There are many advantages and disadvantages of a sole proprietorship firm. Before getting into them, let’s quickly understand what a sole proprietorship firm is.
A sole proprietorship is the most common form of business organization. Sole proprietorship firms are owned and managed by a single person called the proprietor. Under this type of business, there is no distinction between the owner and the business. This means that the owner can keep all the profits of the business and is liable to pay only the personal income tax out of all his income. There is no separate tax on the business. The owner of such a firm, however, is personally liable to pay back all debts of the business. This means that in case the business does not have enough money to pay back the debts, the owner will have to sell his personal assets and settle the debts. The proprietor has complete control over the business and the decisions of a sole proprietorship firm.
- Advantages of Sole Proprietorship
- Disadvantages of Sole Proprietorship
Advantages of Sole Proprietorship
There are several advantages of a sole proprietorship firm. We discuss them in this section.
Complete Control Over the Business
Since there is no distinction between the owner and the business in the eyes of the law, the owner has complete control over the business. All the decisions are for the owner to make without seeking approval from a partner (as is the case in Partnerships) or the Board of Directors (in the case of Corporations). This gives the owner the freedom to drive his business in the direction he wishes to go.
Less Costly to Form
While other forms of business organizations need filling some Federal and State government forms and pay significant fees, to form a sole proprietorship firm, the proprietor has to fill out fairly simple state government forms and pay a very small fee. Hence, for small and medium-sized businesses, sole proprietorship firms tend to be an affordable model to start and maintain.
Unlike corporations and some other forms of business, a sole proprietorship firm does not need to file an annual report with the federal and state agencies or to publish its periodic results in the public domain. This provides the owner with the benefit of business confidentiality. Confidentiality, e.g., allows the owner of the firm to keep his monthly sales figure, growth rates, cash balance with the firm, etc., secret from the competitors of the firm. Based on this knowledge, competitors may seek this information to compete effectively with the firm.
Minimal Reporting Requirements
As stated above, a sole proprietorship firm does not need to publish its period results in the public domain.
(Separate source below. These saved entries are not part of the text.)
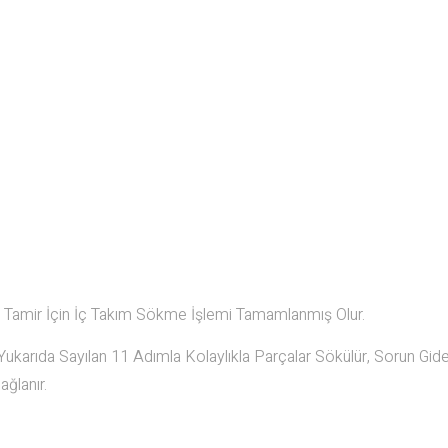
ce Tamir İçin İç Takım Sökme İşlemi Tamamlanmış Olur.
ukarıda Sayılan 11 Adımla Kolaylıkla Parçalar Sökülür, Sorun Gid
ağlanır.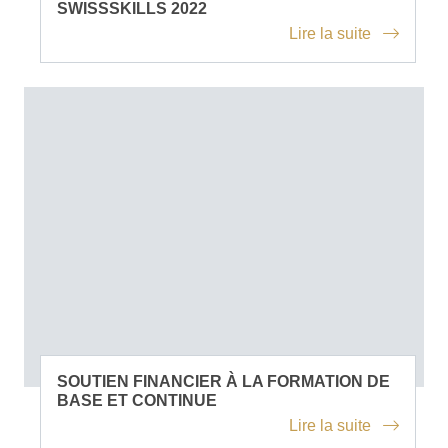
SWISSSKILLS 2022
Lire la suite
SOUTIEN FINANCIER À LA FORMATION DE
BASE ET CONTINUE
Lire la suite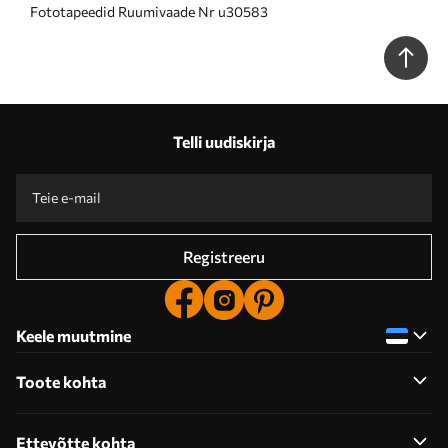
Fototapeedid Ruumivaade Nr u30583
Telli uudiskirja
Registreeru
Keele muutmine
Toote kohta
Ettevõtte kohta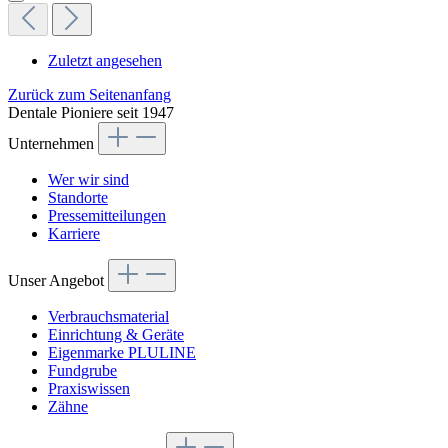
Zuletzt angesehen
Zurück zum Seitenanfang
Dentale Pioniere seit 1947
Unternehmen
Wer wir sind
Standorte
Pressemitteilungen
Karriere
Unser Angebot
Verbrauchsmaterial
Einrichtung & Geräte
Eigenmarke PLULINE
Fundgrube
Praxiswissen
Zähne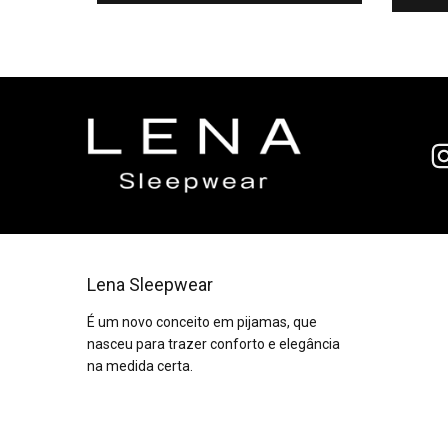
Lena Sleepwear
É um novo conceito em pijamas, que
nasceu para trazer conforto e elegância
na medida certa.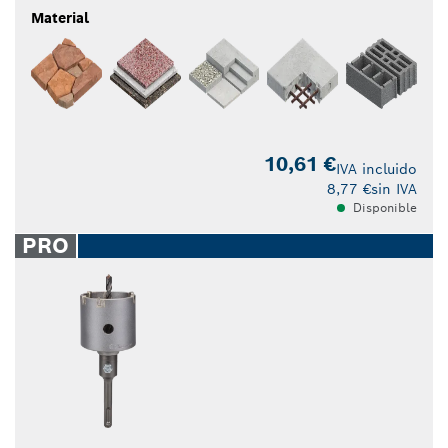
Material
10,61 €
IVA incluido
8,77 €
sin IVA
Disponible
PRO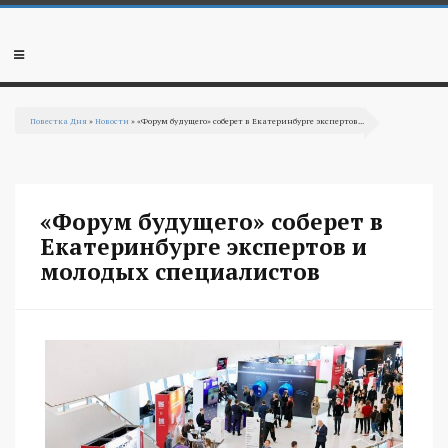
Перейти к основному содержанию
Мобильное
меню
Повестка Дня
»
Новости
» «Форум будущего» соберет в Екатеринбурге экспертов...
Вы здесь
«Форум будущего» соберет в
Екатеринбурге экспертов и
молодых специалистов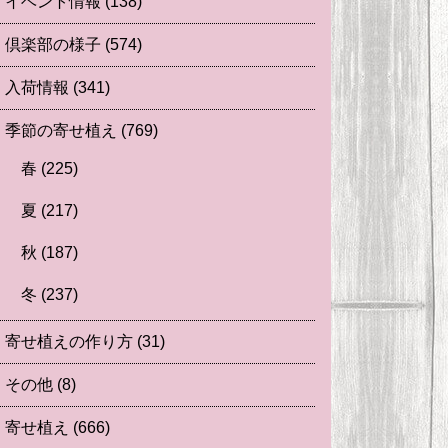
イベント情報
(138)
倶楽部の様子
(574)
入荷情報
(341)
季節の寄せ植え
(769)
春
(225)
夏
(217)
秋
(187)
冬
(237)
寄せ植えの作り方
(31)
その他
(8)
寄せ植え
(666)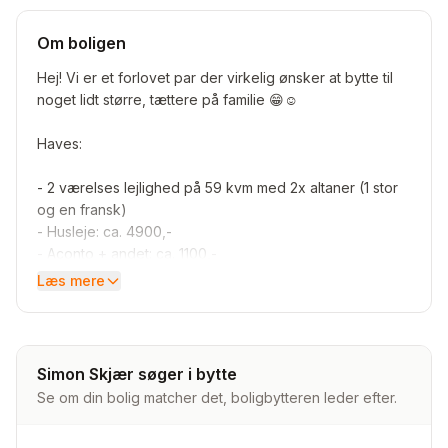
Om boligen
Hej! Vi er et forlovet par der virkelig ønsker at bytte til
noget lidt større, tættere på familie 😁☺️
Haves:
- 2 værelses lejlighed på 59 kvm med 2x altaner (1 stor
og en fransk)
- Husleje: ca. 4900,-
- Aconto + andet: ca. 1100,-
- husleje i alt = ca. 6000
Læs mere
- Beliggenhed: 2400 København NV, tæt på dejlige
grønne arealer såsom; Bispebjerg kirkegård & utterslev
mose der begge er indenfor 1 km væk
Simon Skjær søger i bytte
- Andet: 2x katte tilladt 🐈‍⬛🐈, hyggelig stor gård, tæt på
Se om din bolig matcher det, boligbytteren leder efter.
mange handlemuligheder med 150 m. til nærmeste
COOP365, samt 1,5 km til Nørrebro S og masser af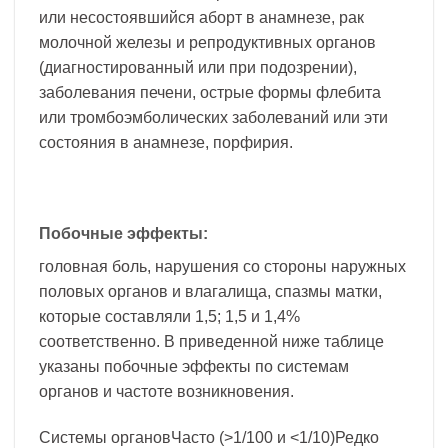
или несостоявшийся аборт в анамнезе, рак
молочной железы и репродуктивных органов
(диагностированный или при подозрении),
заболевания печени, острые формы флебита
или тромбоэмболических заболеваний или эти
состояния в анамнезе, порфирия.
Побочные эффекты:
головная боль, нарушения со стороны наружных
половых органов и влагалища, спазмы матки,
которые составляли 1,5; 1,5 и 1,4%
соответственно. В приведенной ниже таблице
указаны побочные эффекты по системам
органов и частоте возникновения.
Системы органовЧасто (>1/100 и <1/10)Редко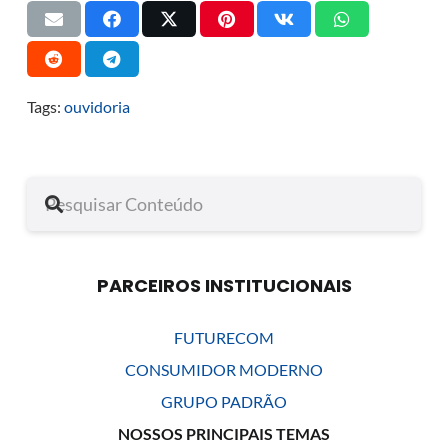
Tags:
ouvidoria
PARCEIROS INSTITUCIONAIS
FUTURECOM
CONSUMIDOR MODERNO
GRUPO PADRÃO
NOSSOS PRINCIPAIS TEMAS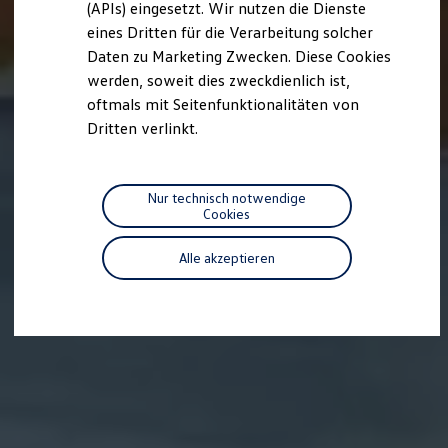
(APIs) eingesetzt. Wir nutzen die Dienste
Motorenöl und Flüssigkeiten
eines Dritten für die Verarbeitung solcher
Räder und Reifen
Pannen- und Unfallhilfe
Daten zu Marketing Zwecken. Diese Cookies
Economy Service
werden, soweit dies zweckdienlich ist,
Volkswagen Teile
oftmals mit Seitenfunktionalitäten von
Zubehör
Modellspezifisches Zubehör
Dritten verlinkt.
Schutz und Pflege
Transport
Entertainment und Elektronik
Individualisieren
Nur technisch notwendige
Wallbox und Ladekabel
Cookies
Digitale Extras
Dienste für Ihr Modell finden
Alle akzeptieren
Volkswagen Apps, Login und Shop
Handy und Fahrzeug verbinden
Updates für Software, Karten und Radio
Über Ihr Auto
Vorgängermodelle
Kundeninformationen
Volkswagen Kundenbetreuung
Warn- und Kontrollleuchten
Assistenzsysteme
Digitale Betriebsanleitung
Live Beratung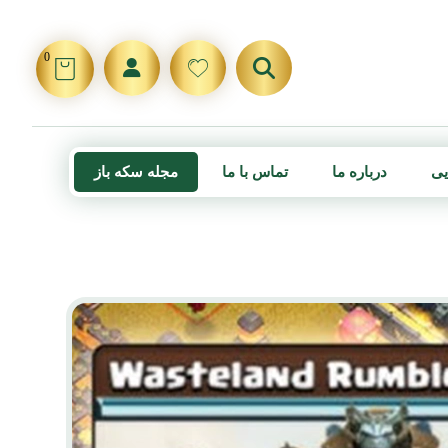
0
یی
درباره ما
تماس با ما
مجله سکه باز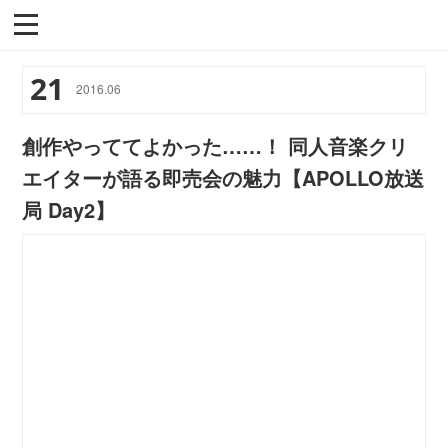
21
2016
.
06
創作やっててよかった……！ 同人音楽クリ
エイターが語る即売会の魅力【APOLLO放送
局 Day2】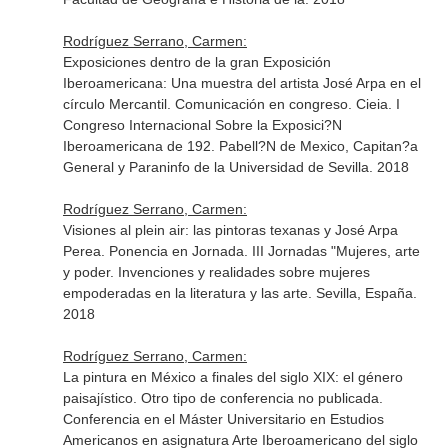
Rodríguez Serrano, Carmen:
Exposiciones dentro de la gran Exposición
Iberoamericana: Una muestra del artista José Arpa en el
círculo Mercantil. Comunicación en congreso. Cieia. I
Congreso Internacional Sobre la Exposici?N
Iberoamericana de 192. Pabell?N de Mexico, Capitan?a
General y Paraninfo de la Universidad de Sevilla. 2018
Rodríguez Serrano, Carmen:
Visiones al plein air: las pintoras texanas y José Arpa
Perea. Ponencia en Jornada. III Jornadas "Mujeres, arte
y poder. Invenciones y realidades sobre mujeres
empoderadas en la literatura y las arte. Sevilla, España.
2018
Rodríguez Serrano, Carmen:
La pintura en México a finales del siglo XIX: el género
paisajístico. Otro tipo de conferencia no publicada.
Conferencia en el Máster Universitario en Estudios
Americanos en asignatura Arte Iberoamericano del siglo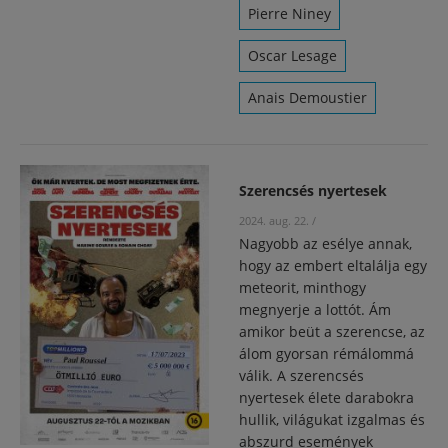
Pierre Niney
Oscar Lesage
Anais Demoustier
Szerencsés nyertesek
2024. aug. 22.
/
Nagyobb az esélye annak,
hogy az embert eltalálja egy
meteorit, minthogy
megnyerje a lottót. Ám
amikor beüt a szerencse, az
álom gyorsan rémálommá
válik. A szerencsés
nyertesek élete darabokra
hullik, világukat izgalmas és
abszurd események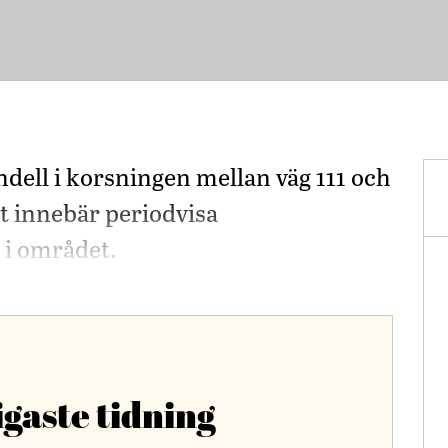
ndell i korsningen mellan väg 111 och
t innebär periodvisa
 i området.
igaste tidning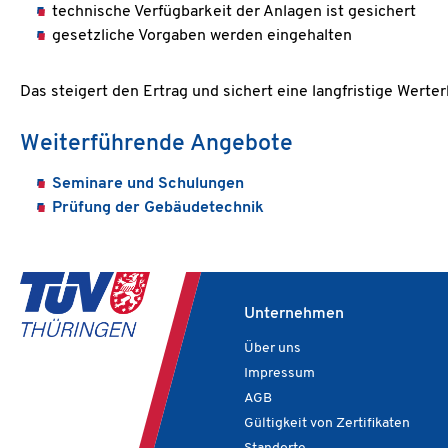
technische Verfügbarkeit der Anlagen ist gesichert
gesetzliche Vorgaben werden eingehalten
Das steigert den Ertrag und sichert eine langfristige Werte
Weiterführende Angebote
Seminare und Schulungen
Prüfung der Gebäudetechnik
Unternehmen
Über uns
Impressum
AGB
Gültigkeit von Zertifikaten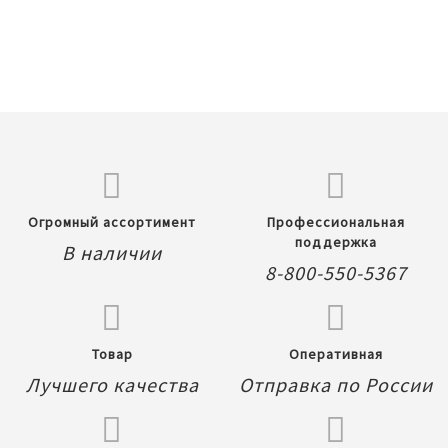
Огромный ассортимент
Профессиональная
поддержка
В наличии
8-800-550-5367
Товар
Оперативная
Лучшего качества
Отправка по России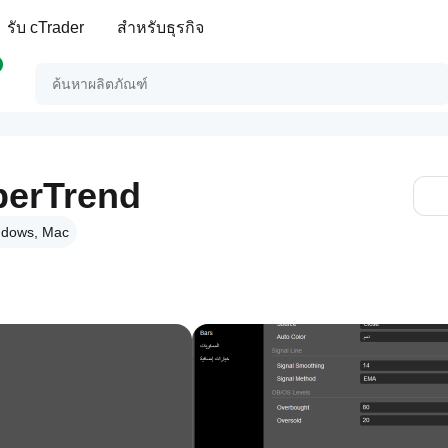
รับ cTrader
สำหรับธุรกิจ
perTrend
dows, Mac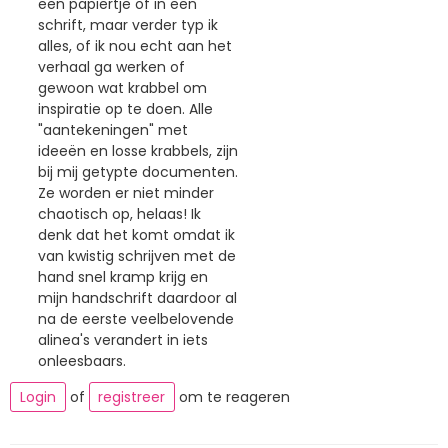
een papiertje of in een
schrift, maar verder typ ik
alles, of ik nou echt aan het
verhaal ga werken of
gewoon wat krabbel om
inspiratie op te doen. Alle
"aantekeningen" met
ideeën en losse krabbels, zijn
bij mij getypte documenten.
Ze worden er niet minder
chaotisch op, helaas! Ik
denk dat het komt omdat ik
van kwistig schrijven met de
hand snel kramp krijg en
mijn handschrift daardoor al
na de eerste veelbelovende
alinea's verandert in iets
onleesbaars.
Login
of
registreer
om te reageren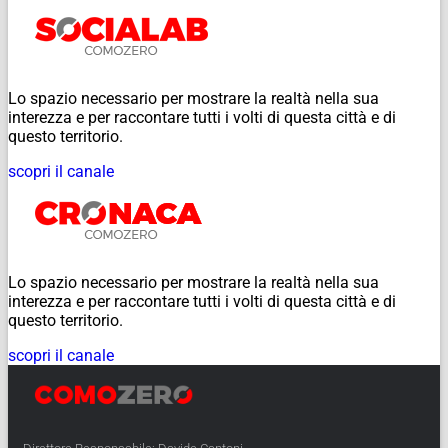
Lo spazio necessario per mostrare la realtà nella sua
interezza e per raccontare tutti i volti di questa città e di
questo territorio.
scopri il canale
Lo spazio necessario per mostrare la realtà nella sua
interezza e per raccontare tutti i volti di questa città e di
questo territorio.
scopri il canale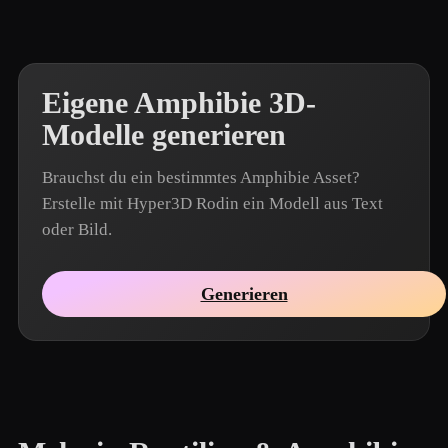
Eigene Amphibie 3D-
Modelle generieren
Brauchst du ein bestimmtes Amphibie Asset?
Erstelle mit Hyper3D Rodin ein Modell aus Text
oder Bild.
Generieren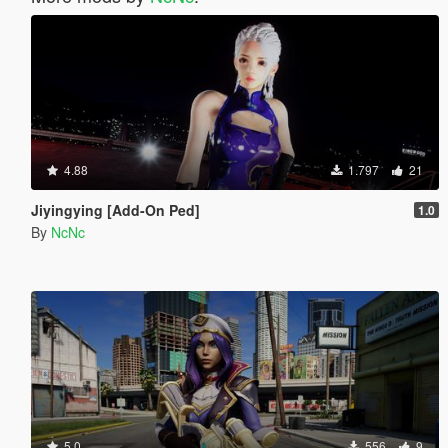
4.88
1.797
21
Jiyingying [Add-On Ped]
1.0
By
NcNc
5.0
556
9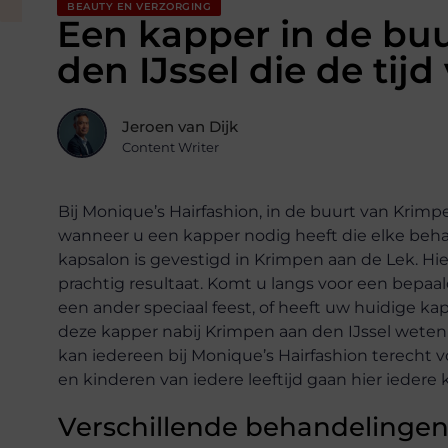
BEAUTY EN VERZORGING
Een kapper in de bu
den IJssel die de tij
Jeroen van Dijk
Content Writer
Bij Monique’s Hairfashion, in de buurt van Krimpe
wanneer u een kapper nodig heeft die elke behan
kapsalon is gevestigd in Krimpen aan de Lek. Hie
prachtig resultaat. Komt u langs voor een bepaal
een ander speciaal feest, of heeft uw huidige k
deze kapper nabij Krimpen aan den IJssel weten
kan iedereen bij Monique’s Hairfashion terecht
en kinderen van iedere leeftijd gaan hier iedere
Verschillende behandelingen 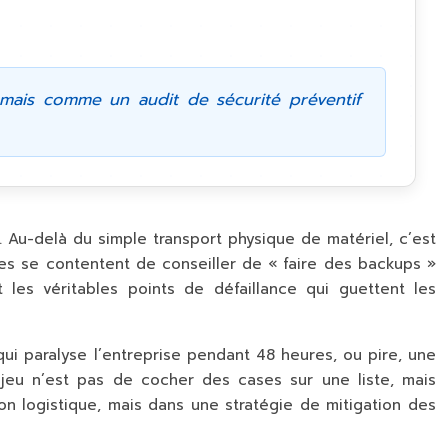
ais comme un audit de sécurité préventif
. Au-delà du simple transport physique de matériel, c’est
des se contentent de conseiller de « faire des backups »
les véritables points de défaillance qui guettent les
ui paralyse l’entreprise pendant 48 heures, ou pire, une
jeu n’est pas de cocher des cases sur une liste, mais
on logistique, mais dans une stratégie de mitigation des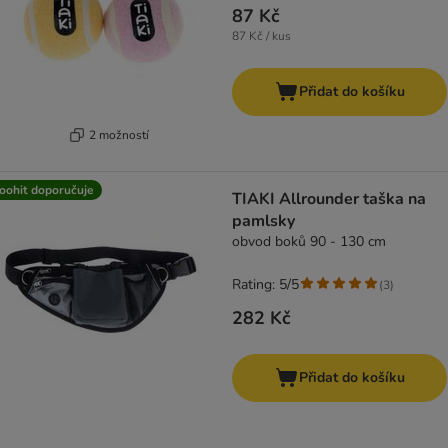
87 Kč
87 Kč / kus
Přidat do košíku
2 možností
oohit doporučuje
TIAKI Allrounder taška na
pamlsky
obvod boků 90 - 130 cm
Rating: 5/5
(
3
)
282 Kč
Přidat do košíku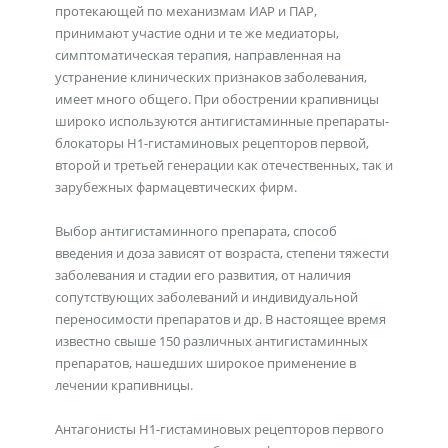
протекающей по механизмам ИАР и ПАР,
принимают участие одни и те же медиаторы,
симптоматическая терапия, направленная на
устранение клинических признаков заболевания,
имеет много общего. При обострении крапивницы
широко используются антигистаминные препараты-
блокаторы Н1-гистаминовых рецепторов первой,
второй и третьей генерации как отечественных, так и
зарубежных фармацевтических фирм.
Выбор антигистаминного препарата, способ
введения и доза зависят от возраста, степени тяжести
заболевания и стадии его развития, от наличия
сопутствующих заболеваний и индивидуальной
переносимости препаратов и др. В настоящее время
известно свыше 150 различных антигистаминных
препаратов, нашедших широкое применение в
лечении крапивницы.
Антагонисты Н1-гистаминовых рецепторов первого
The documents which the business has to share with regulatory authorities are very few, making it a fairly simple and straightforward type of business organization to run. This allows the owner to invest more time in core business activities and also saves his money.
The owner of a sole proprietorship firm does not have to pay taxes two times or ‘double taxes’ as is the case in corporations. In the case of corporations, the profits are first taxed by a flat corporate tax rate, and then the dividends distributed from the profits after tax (PAT) are taxed in the hands of the owners. For a sole proprietorship, however, there is no separate tax for the business, and the owner can take all the profits of the business as his personal income.
Disadvantages of Sole Proprietorship
Sole Proprietorship firms are very easy to form and attract certain advantages that are unique to them. This form of business organization is also the most common form of doing business in the United States. However, there are some big disadvantages that an individual needs to consider before getting into it. These are:
Undoubtedly, one of the greatest disadvantages of a sole proprietorship firm is that the liability of the owner is unlimited. Courts can seize the owner’s personal assets if there is some legal action against the firm. This legal action commonly arises when the owner has tax payments due or when he is not paying back his debts.
Difficulty in Obtaining Funds
In the case of a sole proprietor, the only source of funds in most cases is the owner’s personal savings. A bank loan is another source of funds for sole proprietors, but it is a very difficult task. Banks may not issue funds without some collateral which can be a challenge for many individuals. Also, there is a limit up to which banks give loans. Unlike corporations, a sole proprietor cannot even issue shares to meet his requirement of funds. All these difficulties in obtaining needed funds make the smooth running of the business difficult. Expansion of the business becomes an exceedingly major challenge for the sole proprietors because of these reasons.
Lack of Financial Controls
As per regulations, the sole proprietorship form of business does not have to report or maintain financial statements. This looser structure usually results in the owner getting lax and not preparing the financial statements of the business. Financial control then becomes difficult as the owner does not have proper financial information about his business. E.g., the proprietor may not properly know where (and how much) his business funds are going and from where they are coming to the business.
Everything is Owner Controlled
In a sole proprietorship firm, the owner controls everything. This causes many problems. E.g., if the owner gets sick, his business will remain shut down until he recovers back. Another challenge may be his lack of ability to deal with different situations in the business. If the owner does not know how to deal with a particular issue in the business, let’s say a problematic customer, his business performance may suffer after repeated instances like this.
Lack of Technological Advancements
Sole proprietorship firms are usually unable to bring major technological improvements into their business. A simple reason for this is that they cannot afford them most of the time. We have already discussed how difficult it is for such firms to raise funds from the market. This weaker financial muscle translates into a lack of innovations in the process of sole proprietorship firms. Often, when bigger firms (corporations, limited liability companies, etc.) in the same industry come with great technological innovation, sole proprietorship firms get out of their business.